For the past 2 years I have been working on a project called ‘Straight A’s, which is far more about my own personal journey, and ultimately positioned as a milestone towards living better. But it has become increasingly clear to me that this isn’t possible without hope and horizons that extend beyond my own life. 

In older years, in times less troubling that the present, I personally harassed myself with socio-political catastrophising, that helped create a deeply treasured body of artwork, and spawned an ability to observe processes bubbling up in culture.

The drawing I have used for this piece is an untitled work from 2009 that I recently rediscovered. It was about directions, looking at the past, as we are frequently at the moment, as we make comparisons with 1930s, and taking that path all the same. But now as I look at it, I realise there are far more forms of direction we can take, that may initially appear invisible.

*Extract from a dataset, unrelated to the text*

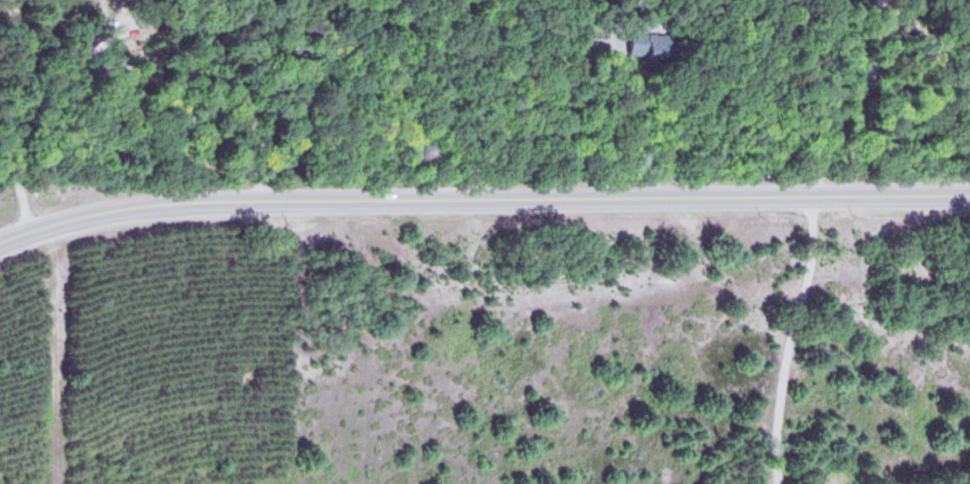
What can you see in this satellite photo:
road: (186, 115)
road: (15, 117)
road: (482, 199)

This exhibition was concieved as a marker point to recognise all the hard work I’ve put into this artistic ‘journey’ over the last 20 years. But now I realise it’s always about taking a new direction. This direction must have different tenets at its core, perhaps even a new faith, of sorts.

I have learned the long and hard way that combative forms of argument do not suit me, and yes I know the line about when things get so extreme you have to become combative, but equally I will never settle for black and whitesthe way of seeing, and feeling, that social media has compressed so much of our lives into.